The sensitivity of digital camera's (at least 6400 ISO - some now even reach 256,000 ISO ) beats that of film (which is limited to about 800 ISO or so) to such an extent that exposure times are seconds (rather than minutes) or minutes (rather than hours). Further, the ability check a digital image immediately after it's been taken means anyone can achieve good results (especially focus) more or less by 'trial and error'.
Equipment needed: Any digital camera (for photos of the Moon) that can be set to 'under expose' by up to 3 stops (the Moon is so bright against a black sky that almost every camera with 'auto-exposure' will massively over-expose the Moon). To photograph the stars, you need a camera with a 'manual' mode, since you must be able to set the focus and exposure time 'by hand'.
To p[hotograph the Moon, you really need a long (zoom) lens - 300mm is about the smallest that will give a decent result. For the stars, use a wide angle lens (50mm or less) and just point the camera at the sky. You don't need any sort of 'star tracking' so long as you keep exposures short.
Focus can be difficult to achieve - if the Moon is out, most camera's will focus on the Moon, if not you will need to focus on some far away object whilst it's still light. To stop the camera 'hunting' in the dark (the stars provide too little light to allow auto-focus), you will need to switch off the auto-focus and 'lock' the lens (eg. with some sticky tape). With modern cameras that have a 'live view' mode, if your can 'aim' at a bright star (eg Sirius), often you can manually adjust the focus (with Live View set to x10).
For star photos, set the lens 'aperture' at it's maximum (lowest F number), or perhaps 1 stop before (if your focus is 'less than perfect', a slightly higher F number will be 'more forgiving').
Keep the exposure short (otherwise you will get 'star trails' i.e. 'tracks', rather than 'points') - typical max. times are :-
18mm lens, 20s
25mm lens, 15s
50mm lens, 8s
Adjust the ISO to get a good photo - for a typical 18mm lens at F/4, 3200 ISO means a 10s exposure will give you a decent photo of the sky with most bright stars. If you want the fainter stars of the Milky Way (only really possible in very dark skys), you need to double the exposure (to 20s) or double the ISO (to 6400) - or halve the F (to F/2). Be aware that, in general, the higher the ISO the more 'noise' you will get.
If your camera supports RAW mode, use it. Many DSLR's (eg Canon) offer a 'long exposure compensation' mode - this reduces the 'noise' by 'subtracting' a 'dark frame' (a second exposure with the shutter closed, so it records just the 'thermal noise' generated by the sensor, which it then subtracts from the actual image) which you can also give a try.
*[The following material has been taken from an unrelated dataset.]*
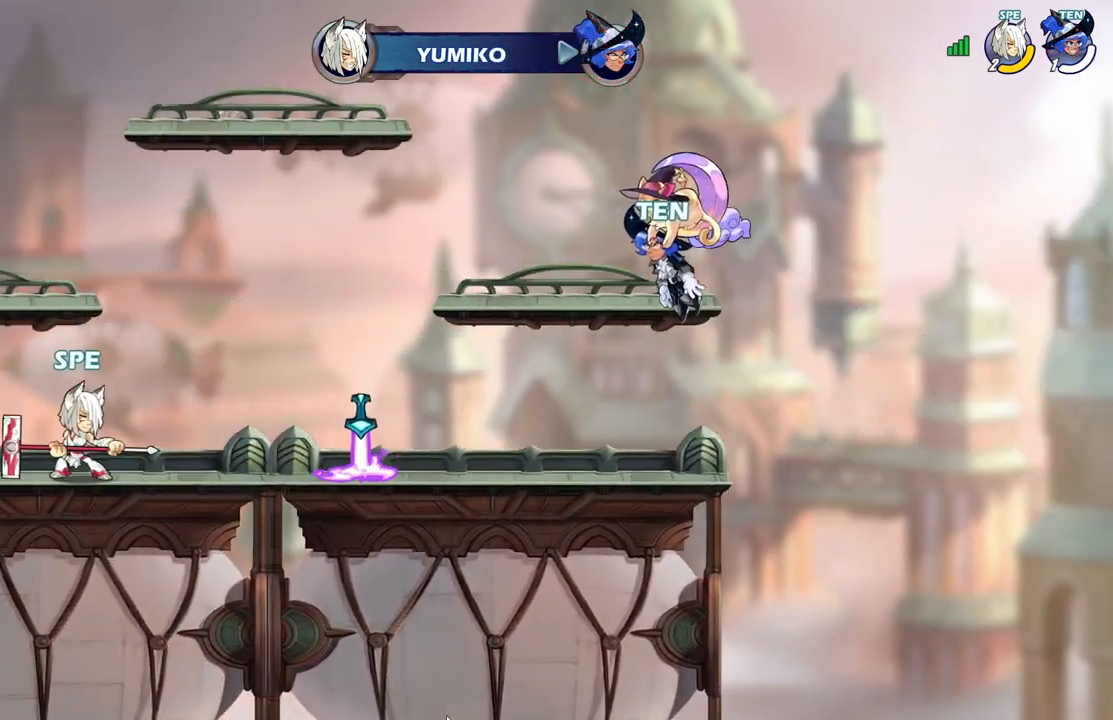
{"dt_ms": 500, "buttons": [], "events": [[283, "DPAD_RIGHT", "up"], [283, "DPAD_UP", "down"], [300, "R1", "down"], [350, "R1", "up"], [483, "DPAD_UP", "up"]]}
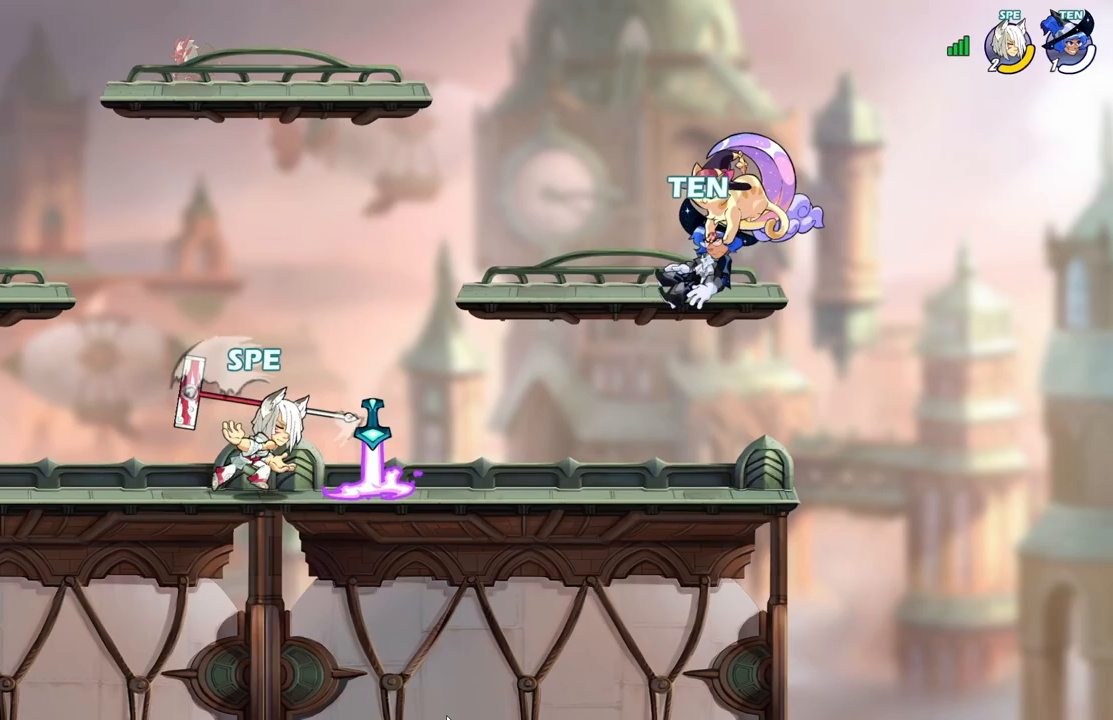
{"dt_ms": 500, "buttons": ["DPAD_LEFT"], "events": [[233, "DPAD_DOWN", "down"], [317, "L2", "down"], [317, "R1", "down"], [367, "R1", "up"], [400, "DPAD_DOWN", "up"], [400, "L2", "up"], [417, "DPAD_LEFT", "down"]]}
If you take multiple exposures of the same area of sky in Canon RAW .CR2 (or any of .NEF (Nikon), .CRW (old Canon), .DNG (from Adobe 'Camera Raw' converter), or any other raw format supported by the 'DCRaw' component) you can use Deep Sky Stacker (free) to reduce noise (each 'double' expose count reduces noise by half - so 2 exposures halves the noise, 4 halves it again, another half requires 8, then 16 and so on).
Tim H. showed us an example of a single JPG exposure v's 4 'stacked' RAW exposures.
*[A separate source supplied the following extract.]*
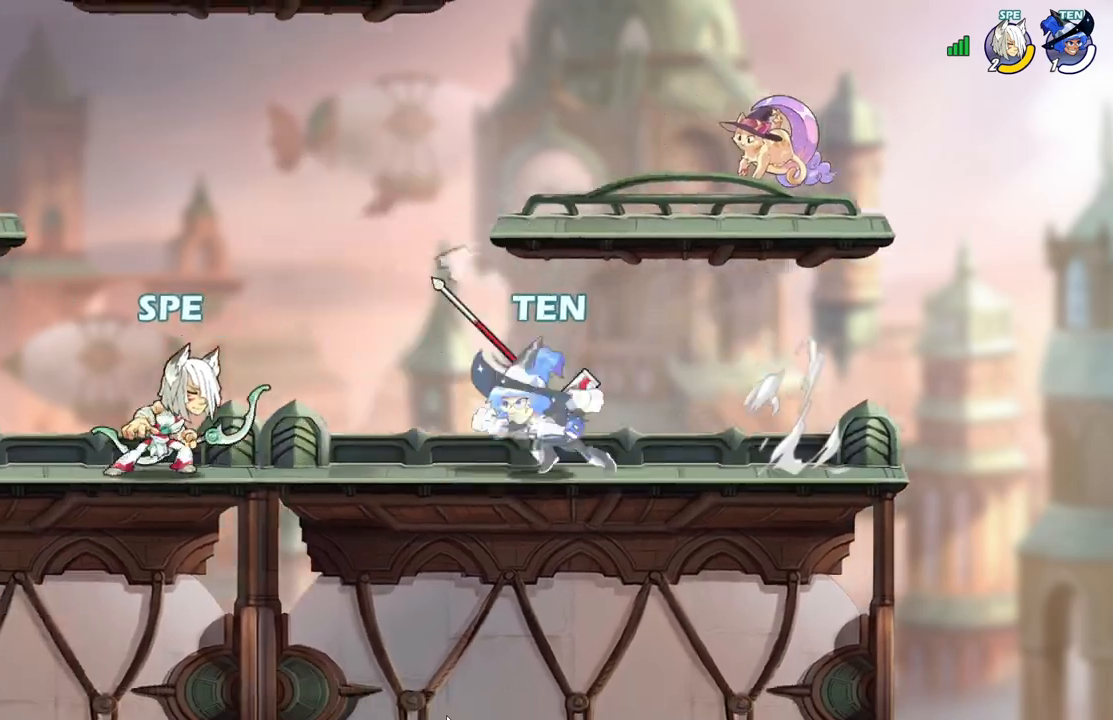
{"dt_ms": 500, "buttons": ["DPAD_UP"], "events": [[33, "DPAD_UP", "up"], [67, "DPAD_RIGHT", "down"], [300, "DPAD_RIGHT", "up"], [333, "DPAD_LEFT", "down"], [333, "DPAD_UP", "down"], [350, "A", "down"], [350, "DPAD_UP", "up"], [433, "DPAD_UP", "down"], [483, "DPAD_LEFT", "up"], [500, "A", "up"]]}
Ed. Thermal noise is 'random', so subtrating a 'dark frame' or 'stacking' multiple images only reduces your 'average' noise = it's far bettter to avoid the noise in the first place, by keeping the camera as cool as possible (this is why 'real' astro-cameras come with cooling systems).
The graph (right) shows that for a typical DSLR (a Canon 500D), thermal noise is virtually linear from about 5 degrees C upwards. Reducing the temp from 20 degrees to 10 degress more than halves the noise. So make sure your camera is allowed to cool down on a cold winder night before taking your photos (and keep it powered down as much as possible)
Those on a budget can check eBay for a second hand, old film camera 'manual' wide-angle lens (so long as it can be fitted to your camera with an adapter) which will be significantly cheaper than the auto-focus / auto-aperture 'branded' version. Ed. Note that old Canon camera lens (and most 'generic' makes) will default to 'wide open' when 'off camera', whilst some vendors (Nikon) old film camera lens will become 'closed' (although it should be possible to get an adapter that will 'force them open').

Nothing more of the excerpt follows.